START Dataset

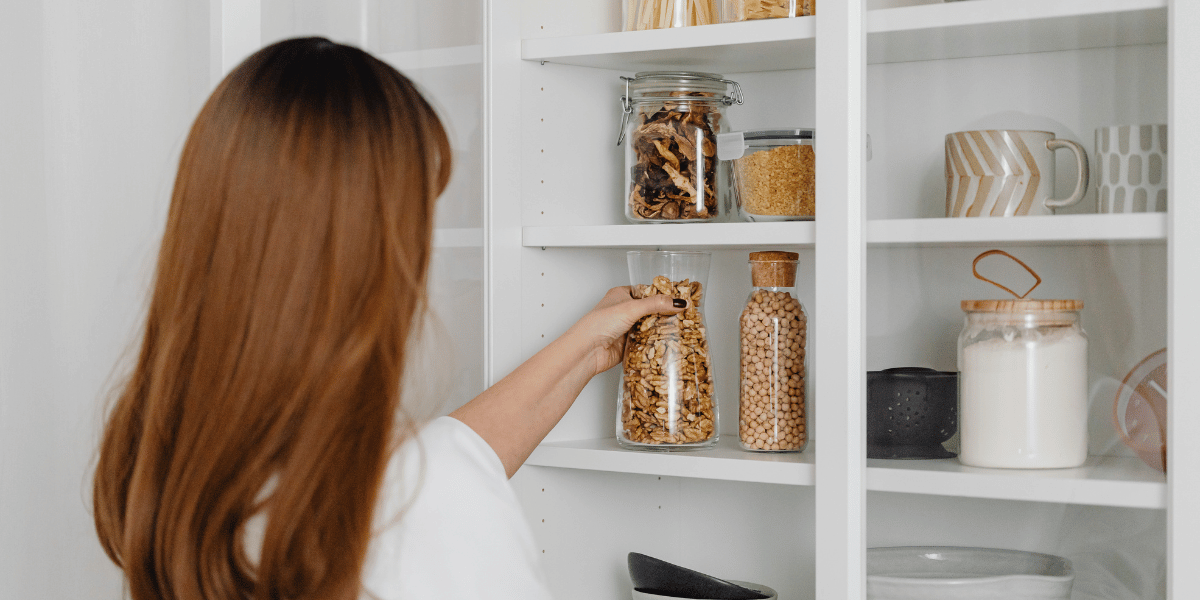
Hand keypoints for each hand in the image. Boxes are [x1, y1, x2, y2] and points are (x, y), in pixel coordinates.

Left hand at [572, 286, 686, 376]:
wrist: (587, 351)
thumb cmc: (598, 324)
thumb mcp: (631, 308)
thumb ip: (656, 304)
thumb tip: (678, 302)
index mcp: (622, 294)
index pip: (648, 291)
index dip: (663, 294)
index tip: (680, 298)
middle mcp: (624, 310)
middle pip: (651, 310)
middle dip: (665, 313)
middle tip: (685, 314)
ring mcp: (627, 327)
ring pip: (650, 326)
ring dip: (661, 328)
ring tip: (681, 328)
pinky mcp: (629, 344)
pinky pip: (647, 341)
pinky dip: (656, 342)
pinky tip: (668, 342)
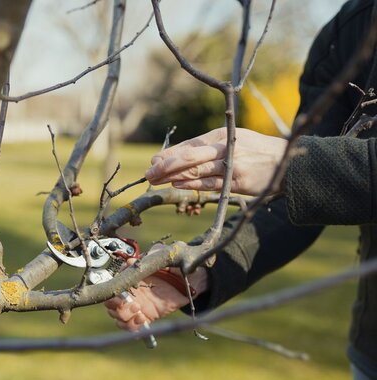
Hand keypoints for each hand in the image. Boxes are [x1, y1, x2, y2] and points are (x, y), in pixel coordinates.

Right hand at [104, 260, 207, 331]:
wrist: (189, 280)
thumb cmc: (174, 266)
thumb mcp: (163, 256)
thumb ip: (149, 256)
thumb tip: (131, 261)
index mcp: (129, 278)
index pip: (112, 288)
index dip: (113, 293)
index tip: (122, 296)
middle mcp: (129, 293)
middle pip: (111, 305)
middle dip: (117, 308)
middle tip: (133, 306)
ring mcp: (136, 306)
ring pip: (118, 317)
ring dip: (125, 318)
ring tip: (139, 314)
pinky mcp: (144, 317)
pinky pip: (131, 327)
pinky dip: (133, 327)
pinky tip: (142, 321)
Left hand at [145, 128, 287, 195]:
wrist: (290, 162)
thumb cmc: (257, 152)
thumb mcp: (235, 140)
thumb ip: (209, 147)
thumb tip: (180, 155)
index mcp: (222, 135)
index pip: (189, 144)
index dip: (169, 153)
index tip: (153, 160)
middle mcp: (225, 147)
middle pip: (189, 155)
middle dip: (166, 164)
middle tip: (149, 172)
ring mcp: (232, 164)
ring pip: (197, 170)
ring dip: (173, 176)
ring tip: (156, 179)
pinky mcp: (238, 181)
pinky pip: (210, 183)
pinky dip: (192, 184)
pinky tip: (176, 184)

END Dataset

**Task requirements**:
From the entries above, print the lines beginning at the one with "ring mcp: (627, 327)" and stopping after the one with "pinky tip: (668, 342)", exactly as written and with nothing else.

**Response**:
ring mcp: (627, 327)
ring pip: (650, 326)
ring dip: (661, 328)
ring tip: (681, 328)
pinky mcp: (629, 344)
pinky pip: (647, 341)
pinky dip: (656, 342)
pinky tip: (668, 342)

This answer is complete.